**SOURCE PASSAGE:**

This sort of advice makes sense coming from two advisors who focus on messaging, but I have my doubts. I think the main worry is that the theory quickly becomes tautological or post hoc. Winning campaigns must have had authentic, relevant, and connecting arguments because they won. It is hard to identify these things a priori. Clinton may have lacked them, but she also very nearly won.
Most helpfully for newbies, they provide a basic description and skeleton of a modern campaign. This includes the typical functions and offices on the campaign team, different types of polls and focus groups (but not the more controversial parts like push polls), different ways of raising funds and recruiting volunteers, different kinds of messaging (introduction/biography, issue, contrast, attack). And all of this is interspersed with anecdotes from campaigns they have worked on, especially Obama and Bush. A glaring false note is hearing Rove opine on the ethics of oppo research given his personal history.

**EXTRACTED ENTRIES:**

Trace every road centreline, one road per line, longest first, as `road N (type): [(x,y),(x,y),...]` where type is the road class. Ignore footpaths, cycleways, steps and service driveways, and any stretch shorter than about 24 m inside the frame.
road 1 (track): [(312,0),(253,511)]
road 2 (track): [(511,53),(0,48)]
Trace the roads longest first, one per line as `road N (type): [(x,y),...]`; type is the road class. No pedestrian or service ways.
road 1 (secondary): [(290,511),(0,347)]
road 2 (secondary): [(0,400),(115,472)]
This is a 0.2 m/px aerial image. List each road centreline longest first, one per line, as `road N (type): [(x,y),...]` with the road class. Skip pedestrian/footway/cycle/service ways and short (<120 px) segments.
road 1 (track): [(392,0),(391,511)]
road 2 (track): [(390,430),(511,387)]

**WRITTEN EXERCISE:**
Copy out the passage on political campaign advice from above in full, word for word.

**WRITTEN RESPONSE:**
This sort of advice makes sense coming from two advisors who focus on messaging, but I have my doubts. I think the main worry is that the theory quickly becomes tautological or post hoc. Winning campaigns must have had authentic, relevant, and connecting arguments because they won. It is hard to identify these things a priori. Clinton may have lacked them, but she also very nearly won.
Most helpfully for newbies, they provide a basic description and skeleton of a modern campaign. This includes the typical functions and offices on the campaign team, different types of polls and focus groups (but not the more controversial parts like push polls), different ways of raising funds and recruiting volunteers, different kinds of messaging (introduction/biography, issue, contrast, attack). And all of this is interspersed with anecdotes from campaigns they have worked on, especially Obama and Bush. A glaring false note is hearing Rove opine on the ethics of oppo research given his personal history.